Les joies et les peines d'avoir trop de temps libre chez soi : ce que je fais, et ce que je ne fais pas.
Aussi étonnant que cela puisse paraître, j'ai été souvent prise avec trop de temps libre ces derniers mois, si bien que je ne savais plus quoi faire de ma peau. C'est une responsabilité difficile que de chercher à occuper son temps lorsqu'on en a trop, bien pire selon moi que de jouer à déplacer ses rendez-vous, ses plans et ses projets entre les cases vides de son agenda et de tout emboîter comme des casse-têtes sans décevoir personne.
Quand on a trop de temps et trop peu de projets pour l'occuper, on sent que notre vie n'a aucun sens. Qu'on ne s'en va nulle part véritablement et qu'on perd tout ce précieux temps à ne rien faire plutôt qu'à changer le monde, par exemple. Je suis toujours vivante pour le raconter, mais à certains moments où il y avait tous ces trous dans mon quotidien, je me sentais si inutile, comme si simplement vivre pour ne rien accomplir était invalide et impensable. Je savais pertinemment que quiconque aurait payé cher pour se retrouver dans mes chaussures - ou dois-je dire, mes pantoufles -, et d'être gratifié de tout ce temps à remplir. C'est vrai : dans notre société où le succès rime avec effort et que l'effort se caractérise par le travail, on assimile bien mal le fait qu'une personne n'occupe pas son temps à travailler et du coup, à tendre vers le succès pour s'accomplir. Je savais que ma situation était temporaire, mais parce que j'avais appris tous ces concepts que la société m'avait inculqués durant mon parcours académique, il m'était difficile de voir les choses autrement. Que j'avais le droit de respirer, de rester en robe de chambre toute la journée, de n'avoir aucun rêve ou objectif immédiat et d'être tout de même une personne valable de la société qui pourra tendre vers ce si précieux succès plus tard dans sa vie.
Je n'ai pas eu de plaisir au début à avoir tout ce temps libre qui pesait lourd sur mes épaules. Je sentais que j'avais une responsabilité envers l'humanité de contribuer à son épanouissement et que ma réaction de ne rien faire chez moi n'était pas une solution socialement acceptable. Je cherchais toujours un emploi, mais rien n'arrivait à satisfaire mes ambitions et si une entreprise m'intéressait, je n'étais pas la bonne candidate. J'ai donc cessé d'investir autant d'efforts pour finir les mains vides et j'ai accepté de rester chez moi pour un bout de temps. J'en avais peut-être besoin?

═══

-- TÂCHES DEMANDÉES --
**A.** Reprenez mot pour mot tout ce qui va, dans le texte, de « Aussi étonnant que » jusqu'à « sans décevoir personne. ».
**B.** Reproduisez fidèlement tout ce qui va du début des lignes de données jusqu'à la ligne contenant « PFA: 11:25 -> 1:04 », celle-ci comprise. Omettez les images.

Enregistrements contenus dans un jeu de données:
═══

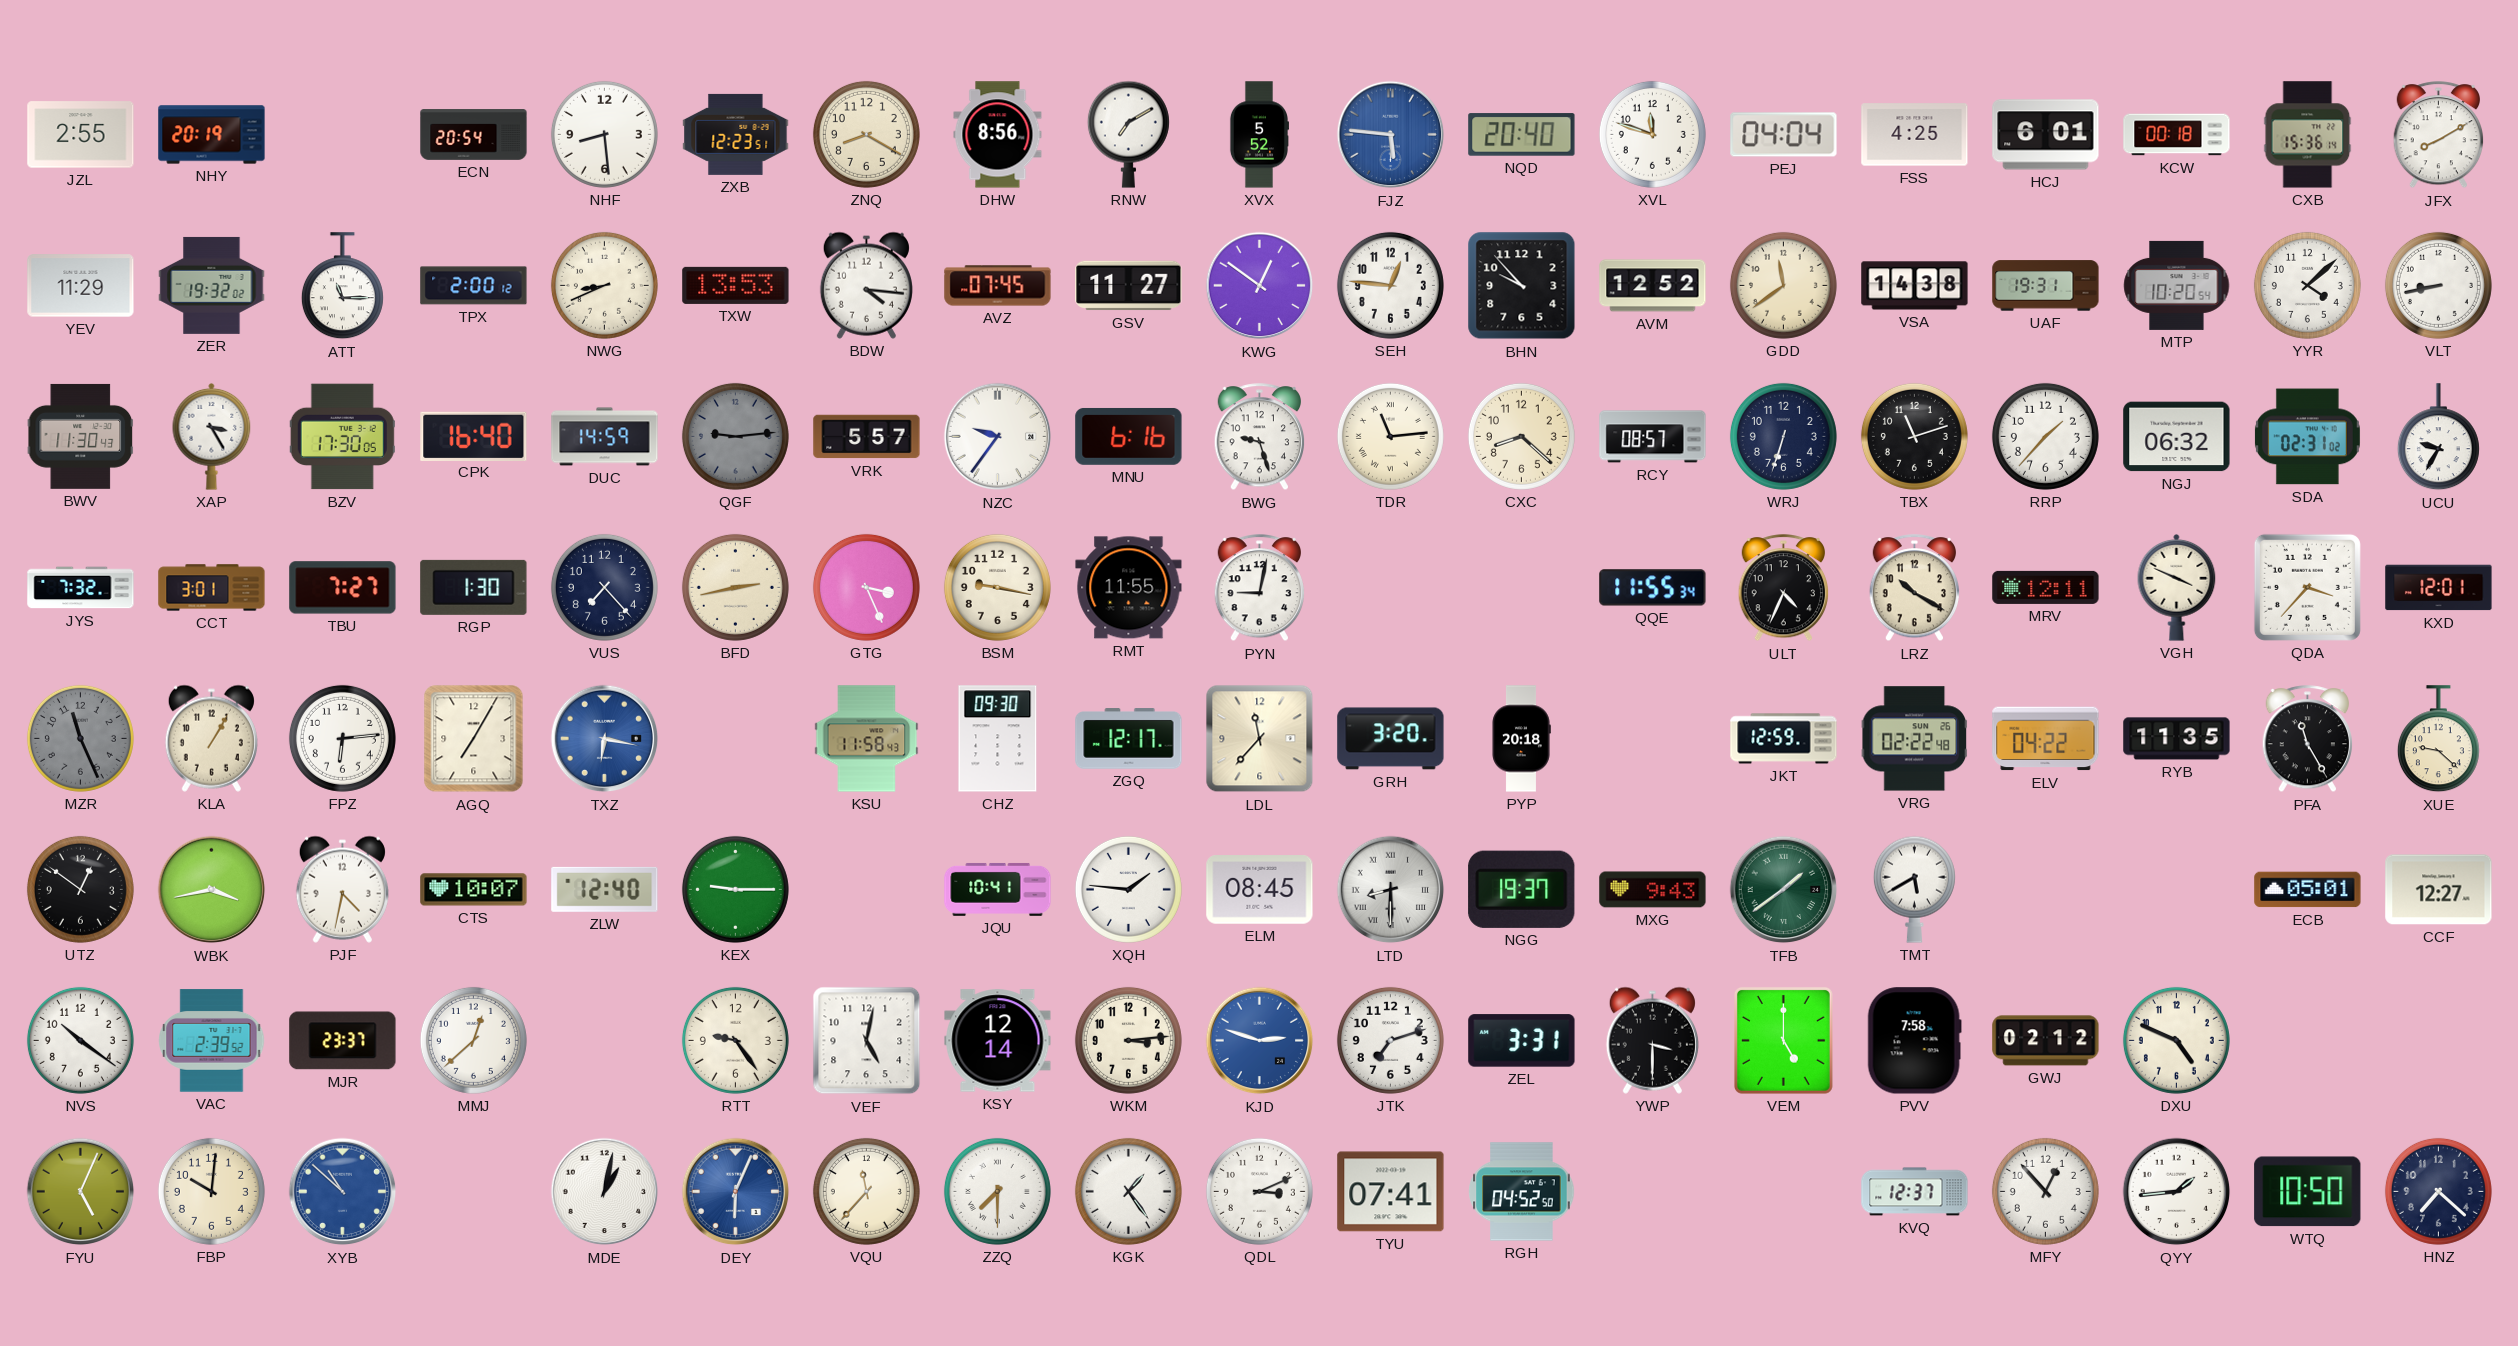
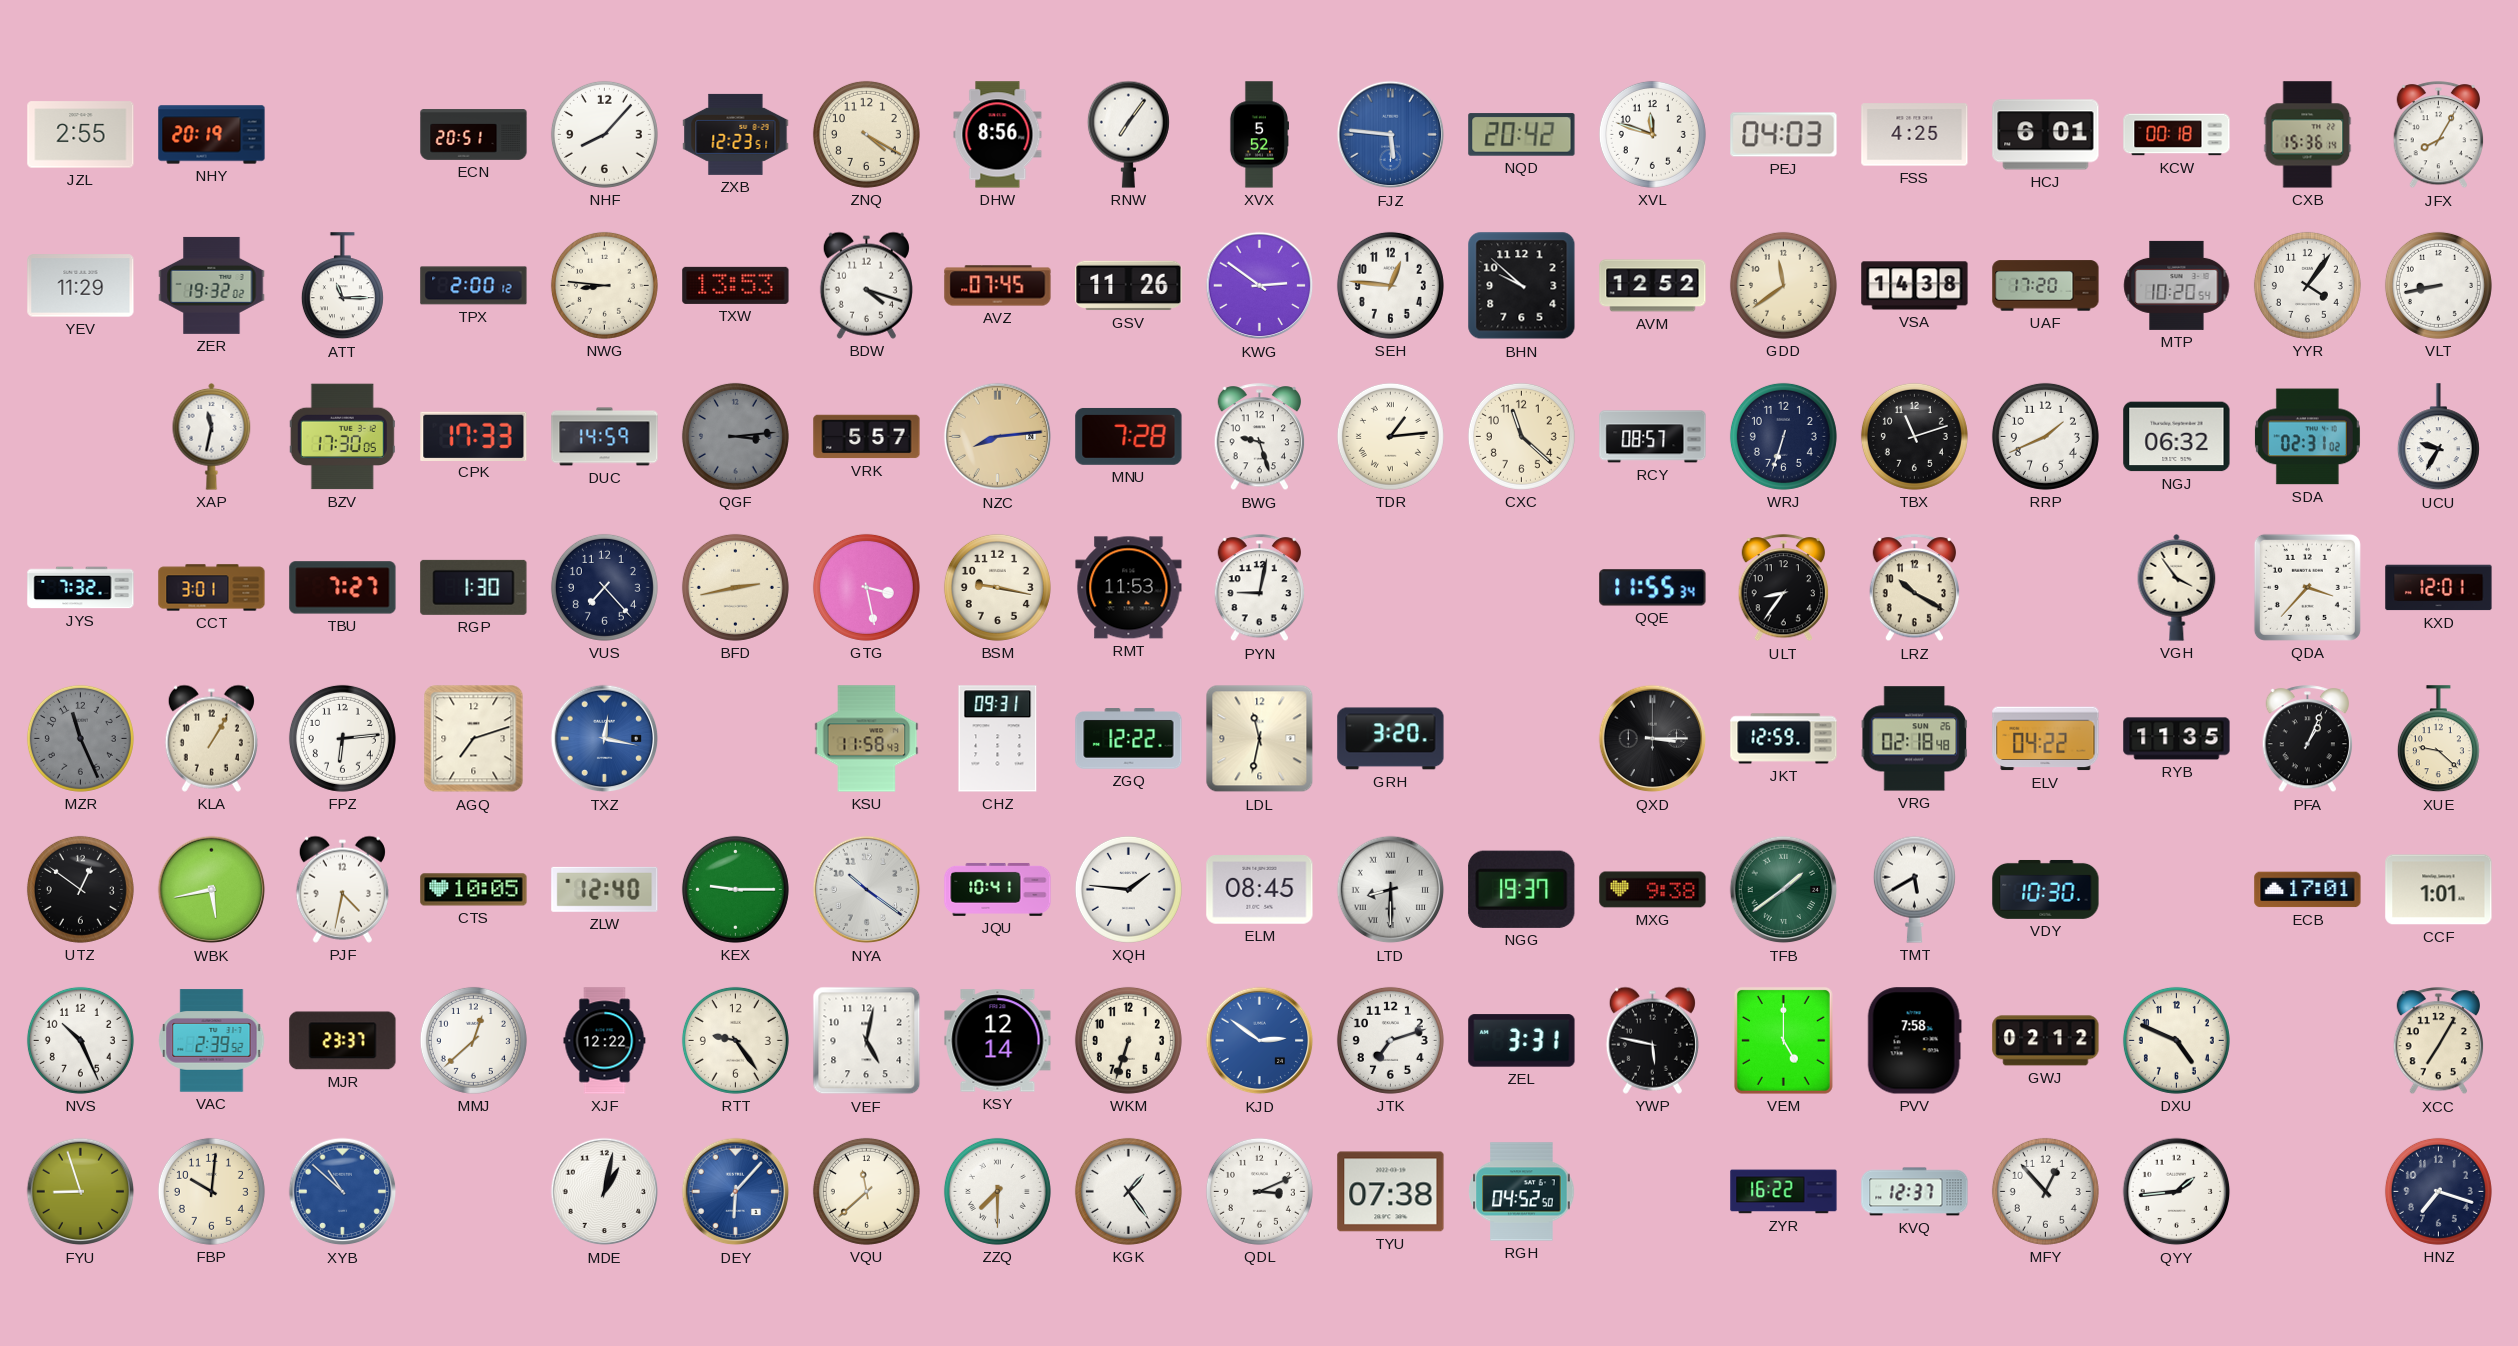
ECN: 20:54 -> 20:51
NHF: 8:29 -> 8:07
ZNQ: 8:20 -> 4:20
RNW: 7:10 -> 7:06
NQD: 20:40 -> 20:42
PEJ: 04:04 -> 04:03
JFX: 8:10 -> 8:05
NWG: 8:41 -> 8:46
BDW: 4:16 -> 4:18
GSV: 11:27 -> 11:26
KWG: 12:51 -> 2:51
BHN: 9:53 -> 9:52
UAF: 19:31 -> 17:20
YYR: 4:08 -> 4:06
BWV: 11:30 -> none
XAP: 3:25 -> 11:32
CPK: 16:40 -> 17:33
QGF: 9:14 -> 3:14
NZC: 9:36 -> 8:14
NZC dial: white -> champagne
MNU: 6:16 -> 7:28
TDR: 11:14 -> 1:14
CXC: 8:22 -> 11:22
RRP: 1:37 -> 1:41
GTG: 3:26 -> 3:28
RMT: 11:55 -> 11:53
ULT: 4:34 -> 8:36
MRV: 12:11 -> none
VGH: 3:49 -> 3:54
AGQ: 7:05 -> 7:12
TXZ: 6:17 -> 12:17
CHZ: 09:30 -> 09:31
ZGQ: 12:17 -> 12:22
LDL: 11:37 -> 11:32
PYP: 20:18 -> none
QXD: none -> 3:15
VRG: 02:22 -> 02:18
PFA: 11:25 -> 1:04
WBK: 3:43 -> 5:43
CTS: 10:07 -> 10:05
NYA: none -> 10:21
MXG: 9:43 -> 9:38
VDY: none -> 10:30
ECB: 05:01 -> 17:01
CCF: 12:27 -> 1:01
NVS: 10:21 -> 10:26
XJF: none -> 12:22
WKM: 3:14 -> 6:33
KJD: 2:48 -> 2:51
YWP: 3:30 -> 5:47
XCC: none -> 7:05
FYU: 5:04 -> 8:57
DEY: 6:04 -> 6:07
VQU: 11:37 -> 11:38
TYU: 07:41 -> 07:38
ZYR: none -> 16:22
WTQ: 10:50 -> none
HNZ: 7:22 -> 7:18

═══

-- RÉPONSES AUX TÂCHES --
**A.**
Aussi étonnant que cela puisse paraître, j'ai été souvent prise avec trop de temps libre ces derniers mois, si bien que je ne savais plus quoi faire de ma peau. C'est une responsabilité difficile que de chercher à occuper son temps lorsqu'on en a trop, bien pire selon moi que de jouer à déplacer ses rendez-vous, ses plans et ses projets entre les cases vides de son agenda et de tout emboîter comme des casse-têtes sans décevoir personne.

**B.**
ECN: 20:54 -> 20:51
NHF: 8:29 -> 8:07
ZNQ: 8:20 -> 4:20
RNW: 7:10 -> 7:06
NQD: 20:40 -> 20:42
PEJ: 04:04 -> 04:03
JFX: 8:10 -> 8:05
NWG: 8:41 -> 8:46
BDW: 4:16 -> 4:18
GSV: 11:27 -> 11:26
KWG: 12:51 -> 2:51
BHN: 9:53 -> 9:52
UAF: 19:31 -> 17:20
YYR: 4:08 -> 4:06
BWV: 11:30 -> none
XAP: 3:25 -> 11:32
CPK: 16:40 -> 17:33
QGF: 9:14 -> 3:14
NZC: 9:36 -> 8:14
NZC dial: white -> champagne
MNU: 6:16 -> 7:28
TDR: 11:14 -> 1:14
CXC: 8:22 -> 11:22
RRP: 1:37 -> 1:41
GTG: 3:26 -> 3:28
RMT: 11:55 -> 11:53
ULT: 4:34 -> 8:36
MRV: 12:11 -> none
VGH: 3:49 -> 3:54
AGQ: 7:05 -> 7:12
TXZ: 6:17 -> 12:17
CHZ: 09:30 -> 09:31
ZGQ: 12:17 -> 12:22
LDL: 11:37 -> 11:32
PYP: 20:18 -> none
QXD: none -> 3:15
VRG: 02:22 -> 02:18
PFA: 11:25 -> 1:04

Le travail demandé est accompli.